The video, approved for release by Goldberg-Polin’s family, begins with Goldberg-Polin introducing himself and recounting his abduction. “I went out to have fun with my friends, and instead, I found myself fighting for my life with severe wounds all over my body after trying to shield myself and others because there was no one to protect us that day,” he said.

He addressed the prime minister, saying, “Benjamin Netanyahu and the Israeli government, you should be ashamed for abandoning me and thousands of citizens on that day. You should be ashamed. For almost 200 days, we’re here, and all the IDF’s attempts to rescue us have failed.” 

Goldberg-Polin further stated that “Air Force bombings killed around 70 hostages like me, and you should be ashamed that every deal that comes to the table, you and your government reject. Don’t you want to end this nightmare already?”

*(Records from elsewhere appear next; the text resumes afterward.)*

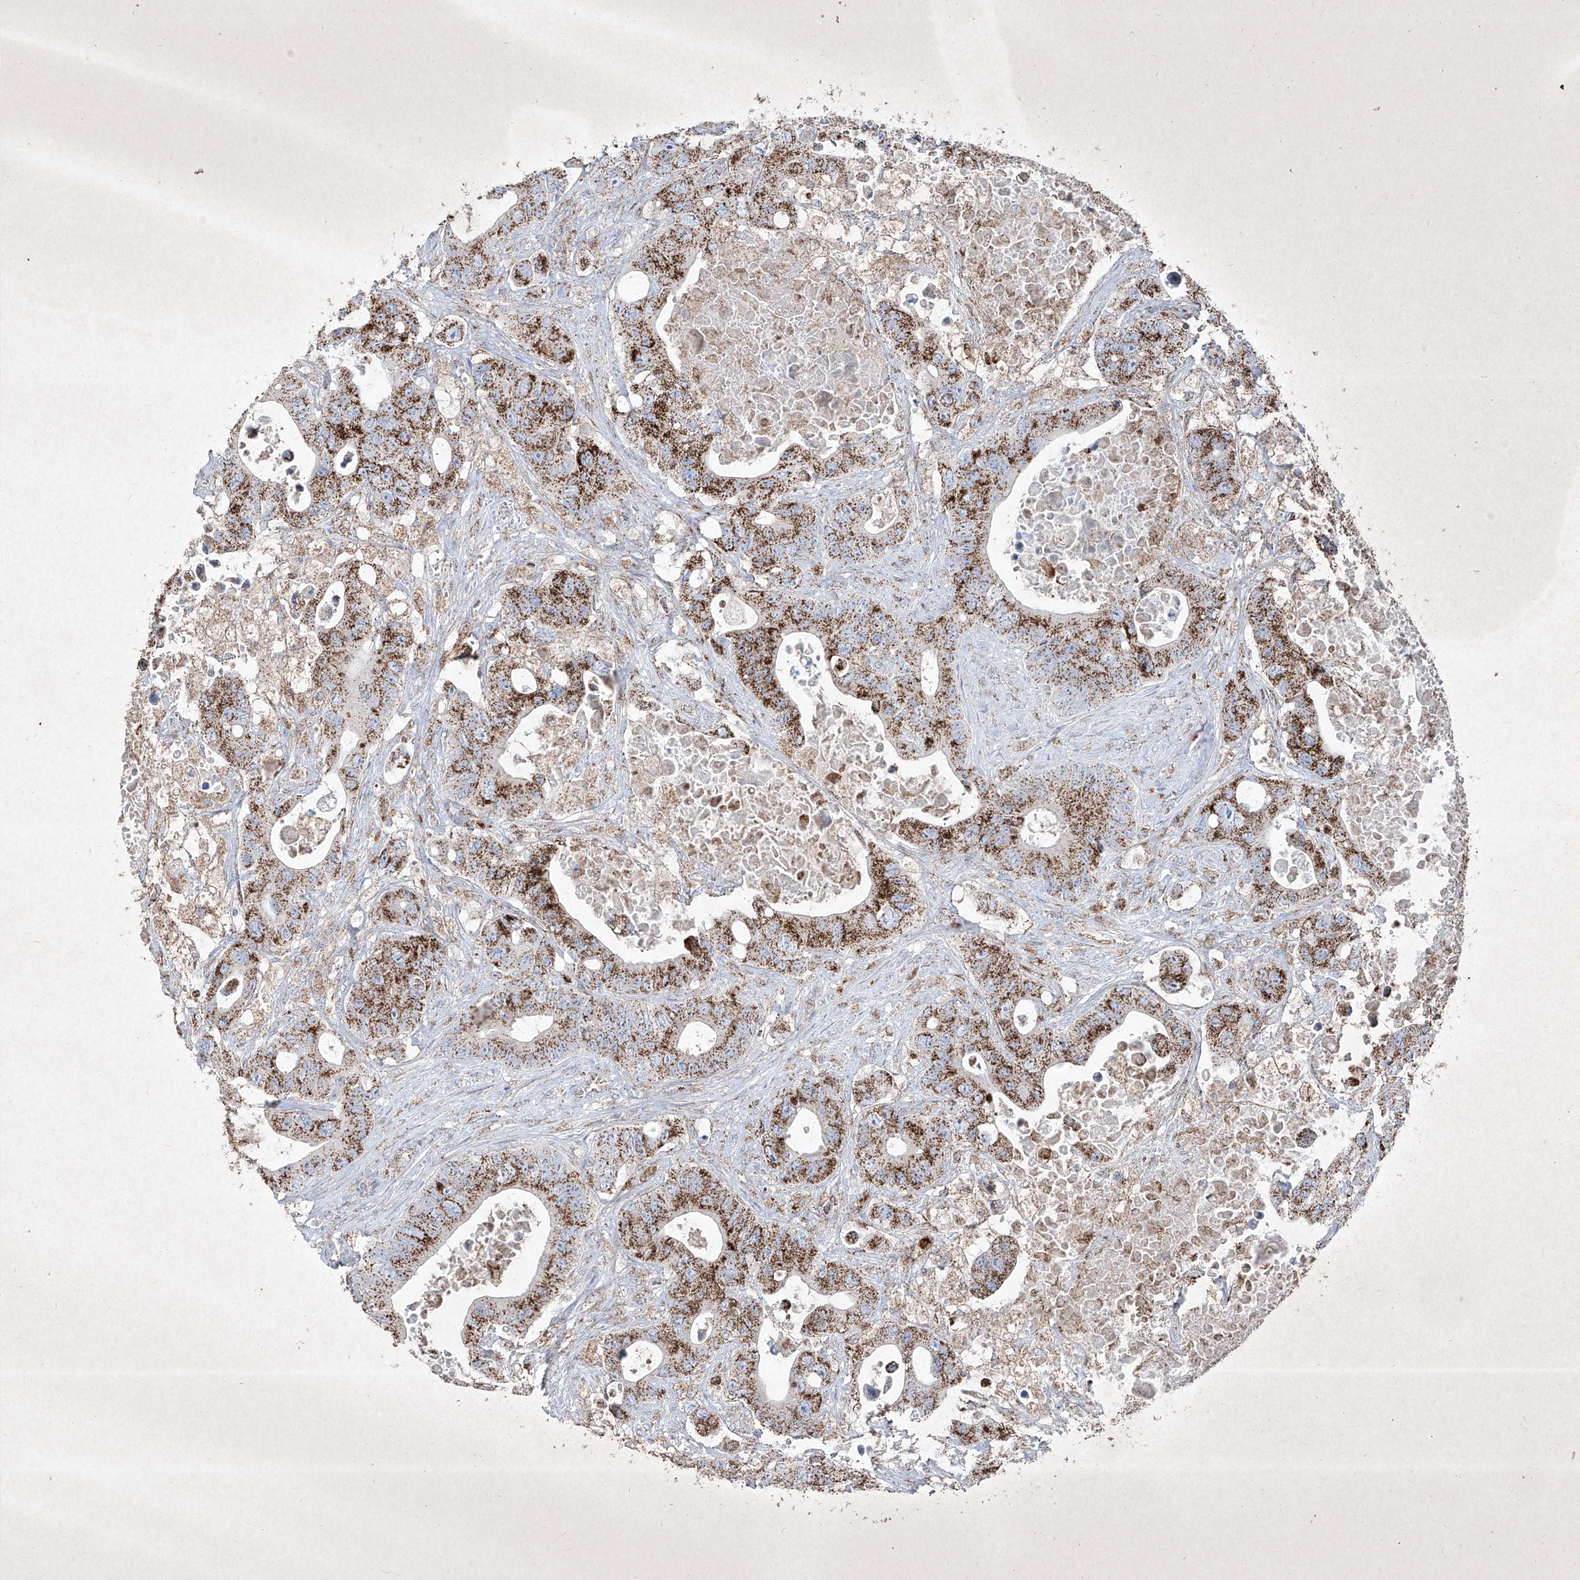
{"staining": {"intensity": "strong", "quantity": ">75%", "location": "cytoplasmic/membranous"}, "tissue": "colorectal cancer", "cell_type": "Tumor cells", "image_type": "cancer", "snomed": [{"axis": "morphology", "description": "Adenocarcinoma, NOS"}, {"axis": "topography", "description": "Colon"}], "caption": "Protein staining of colorectal cancer tissue shows strong cytoplasmic/membranous staining in approximately >75% of tumor cells. Using DAB (brown) and hematoxylin (blue) stains, captured at high magnification using brightfield microscopy.", "gene": "ABCD3", "patient": {"sex": "female", "age": 46}}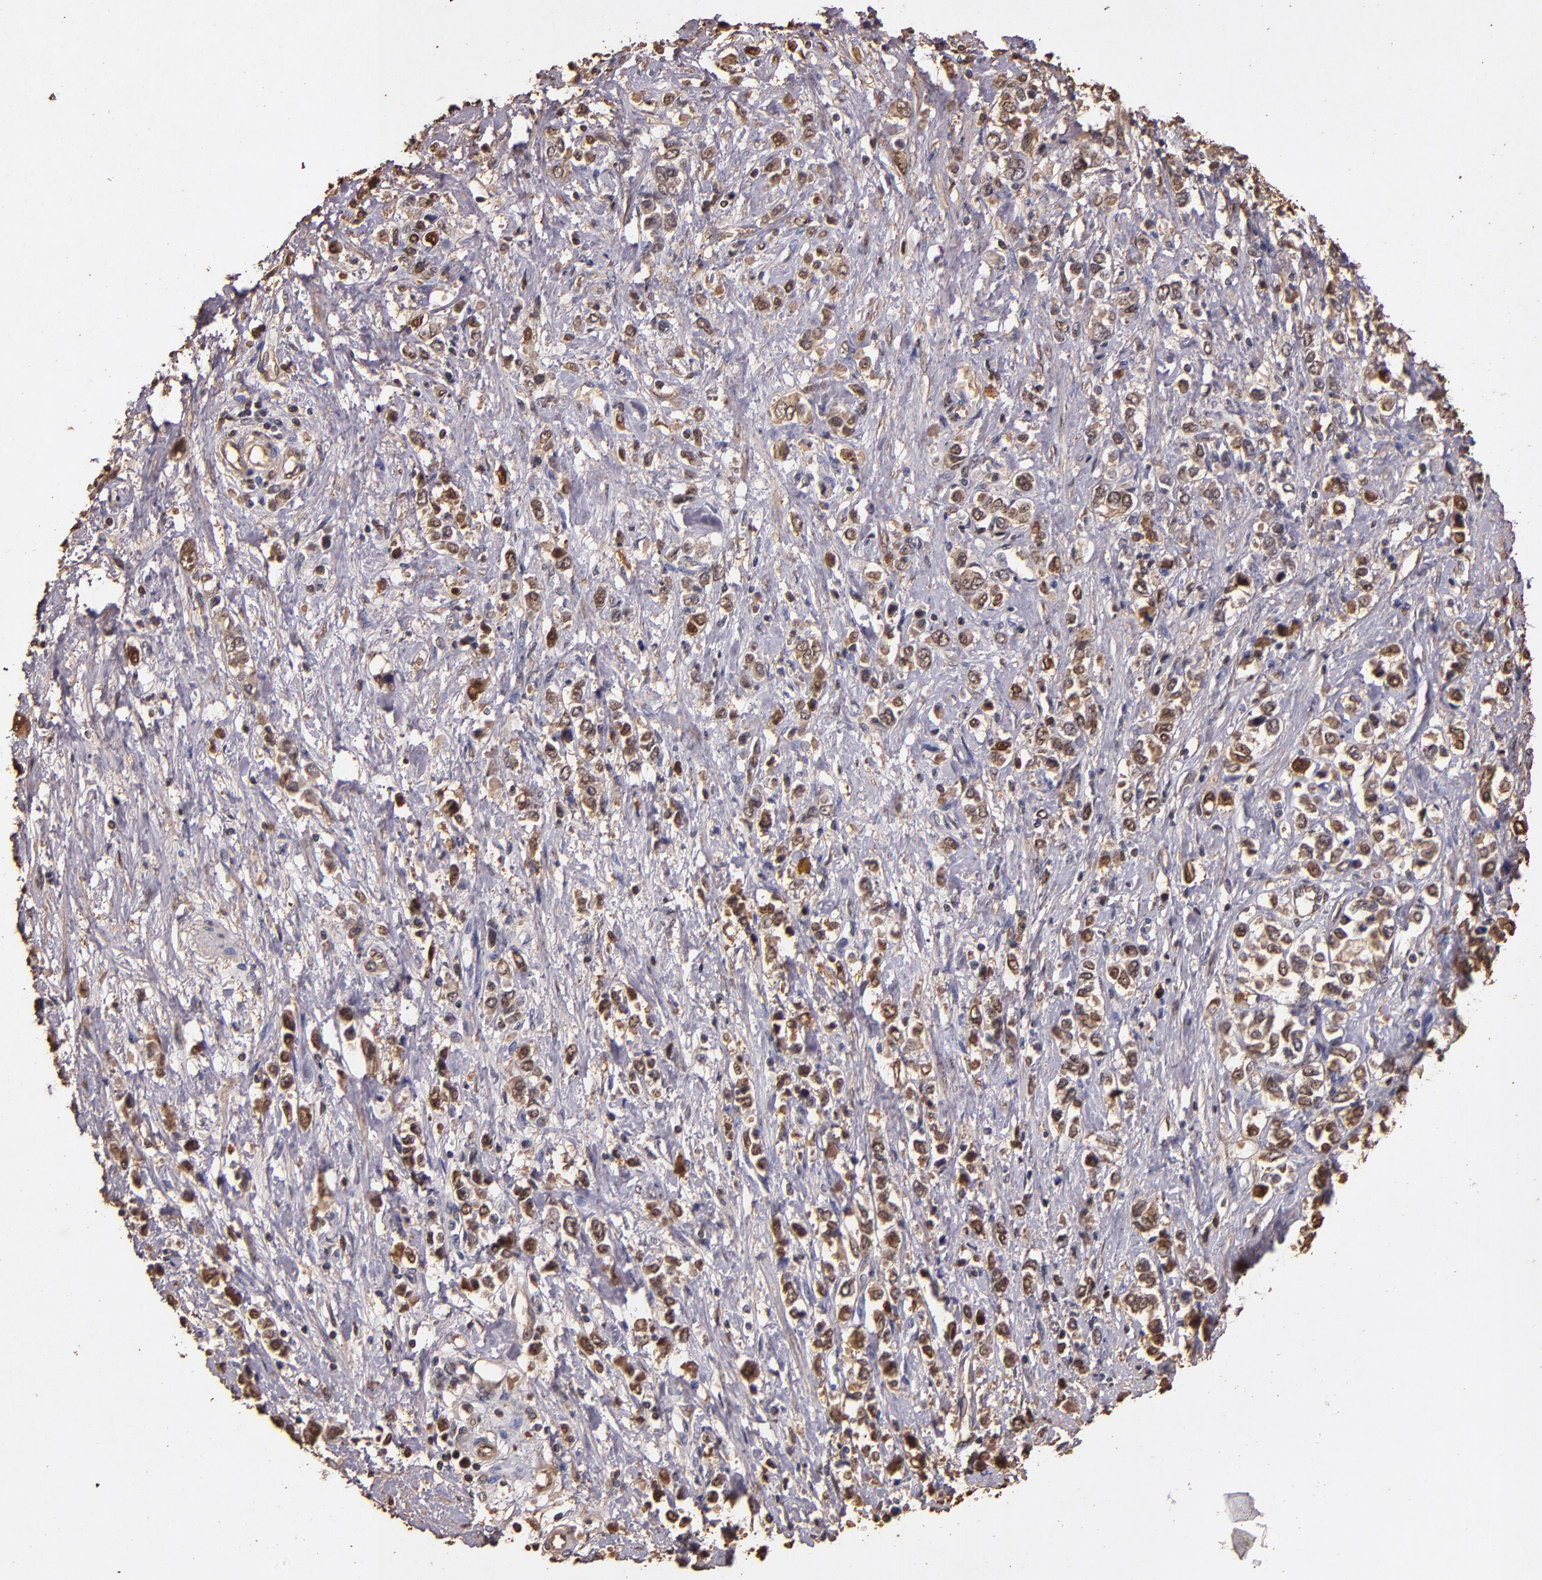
{"staining": {"intensity": "moderate", "quantity": ">75%", "location": "cytoplasmic/membranous,nuclear"}, "tissue": "stomach cancer", "cell_type": "Tumor cells", "image_type": "cancer", "snomed": [{"axis": "morphology", "description": "Adenocarcinoma, NOS"}, {"axis": "topography", "description": "Stomach, upper"}], "caption": "Immunohistochemical staining of human stomach cancer (adenocarcinoma) displays moderate cytoplasmic/membranous and nuclear protein staining in approximately >75% of tumor cells.", "gene": "S100A6", "patient": {"sex": "male", "age": 76}}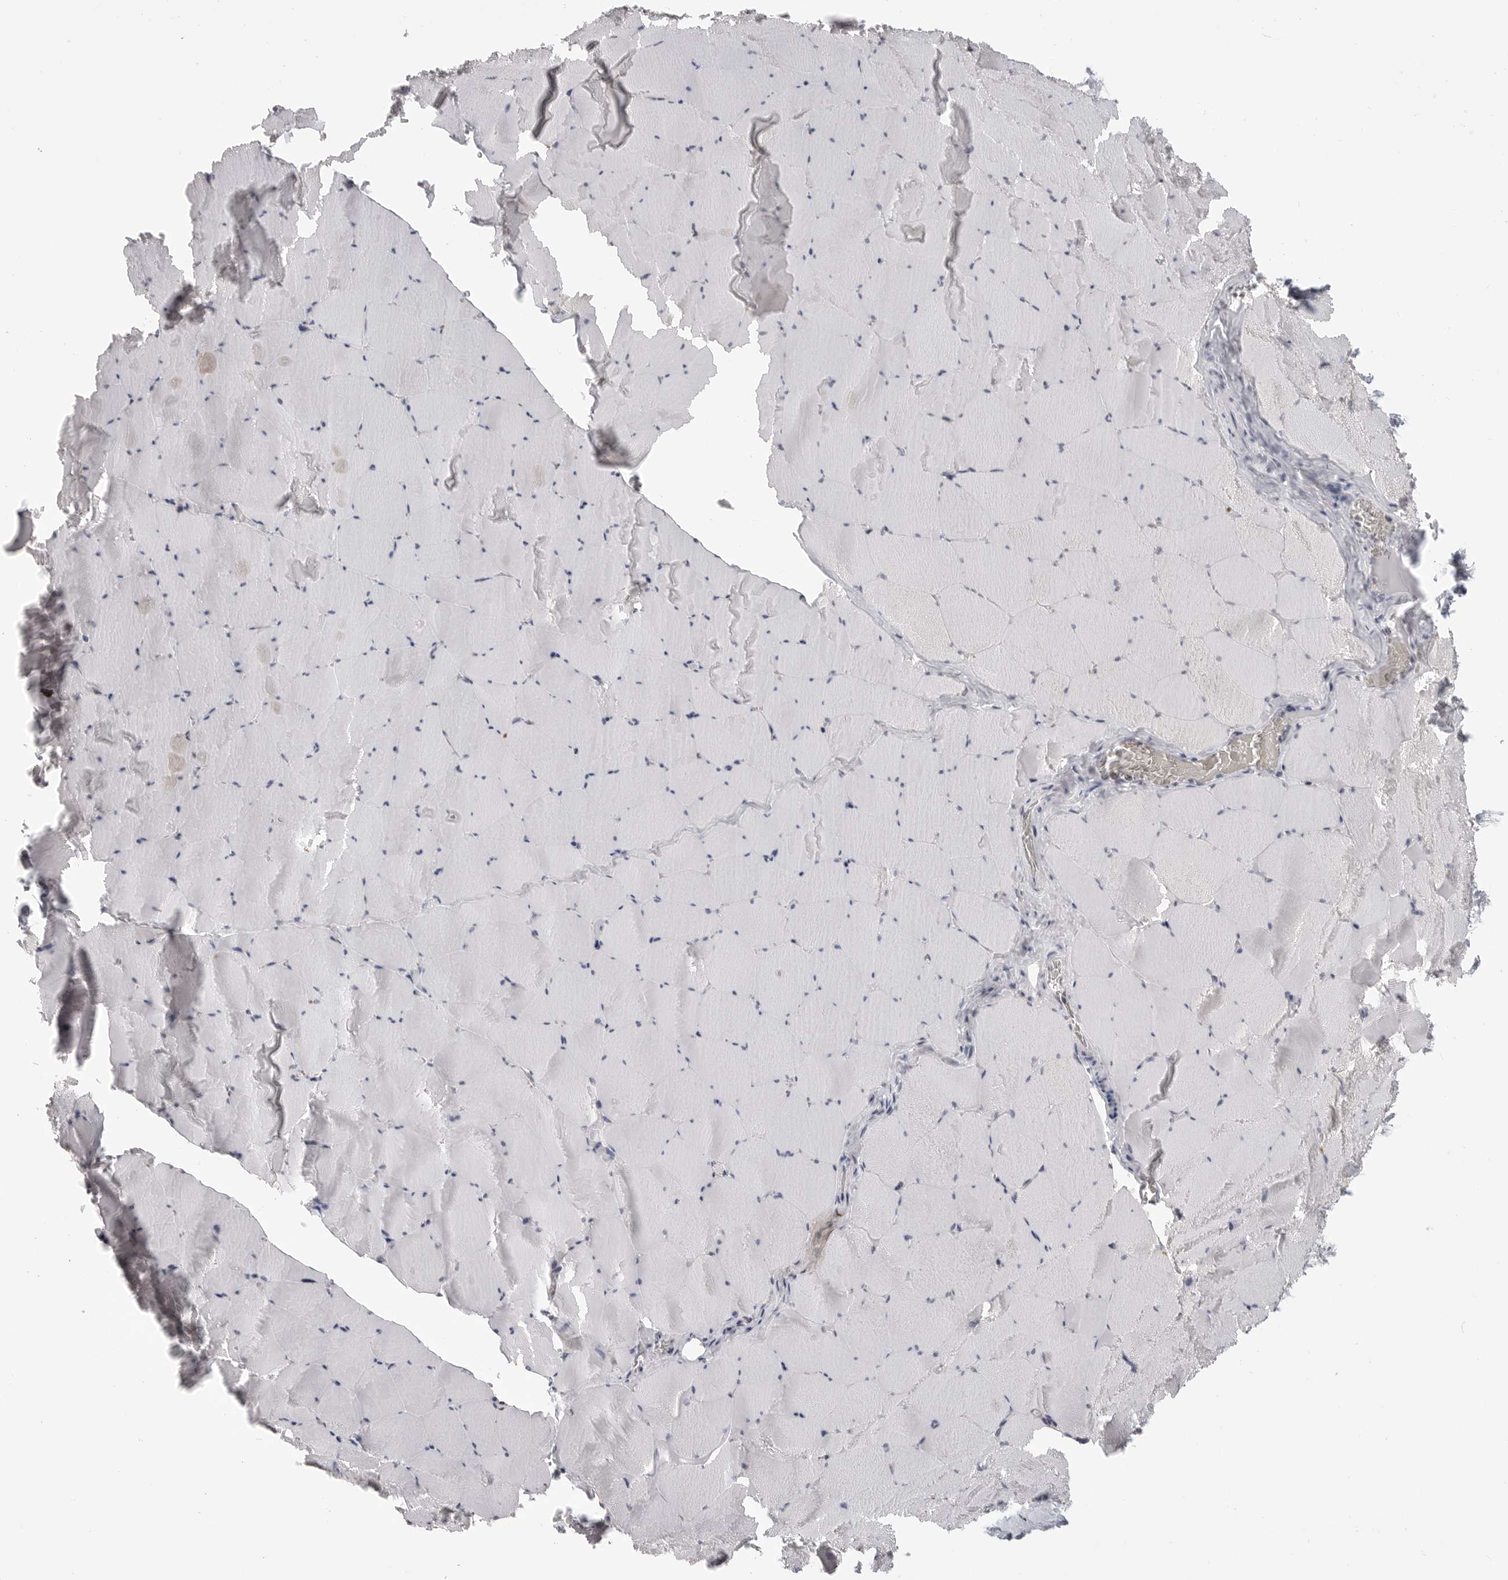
{"staining": {"intensity": "negative", "quantity": "none", "location": "none"}, "tissue": "skeletal muscle", "cell_type": "Myocytes", "image_type": "normal", "snomed": [{"axis": "morphology", "description": "Normal tissue, NOS"}, {"axis": "topography", "description": "Skeletal muscle"}], "caption": "This is a histopathology image of IHC staining of unremarkable skeletal muscle, which shows no staining in myocytes.", "gene": "IFNGR1", "patient": {"sex": "male", "age": 62}}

“Benjamin Netanyahu and members of the government, while you sit and celebrate holidays with your families, think of us, the hostages who are still here, in hell beneath the ground. Without water, without food, without sunlight, without the medical treatment I so desperately need,” Goldberg-Polin added. 

“I demand from you, Prime Minister, and your government and cabinet: Every day we’re here is another day you abandon us, another day you allow our blood to be shed. Do what’s expected of you already, and bring us home now. Or is that too much for you? It’s time to clear out your offices, and go home,” he said.Open gallery view

In the end of the video, Goldberg-Polin addressed his family, saying: “One last thing, and most importantly: Mom, Dad, Libby, and Orly, I love you very much and miss you terribly, and I think of you every day I’m here. I know you’re doing everything possible to get me home as soon as possible. I need you to stay strong for me and keep fighting until each one of the hostages comes home safely. I expect and hope to be with you soon, after all this is over. I won’t be here anymore, but I hope I’ve given you some peace of mind this holiday.”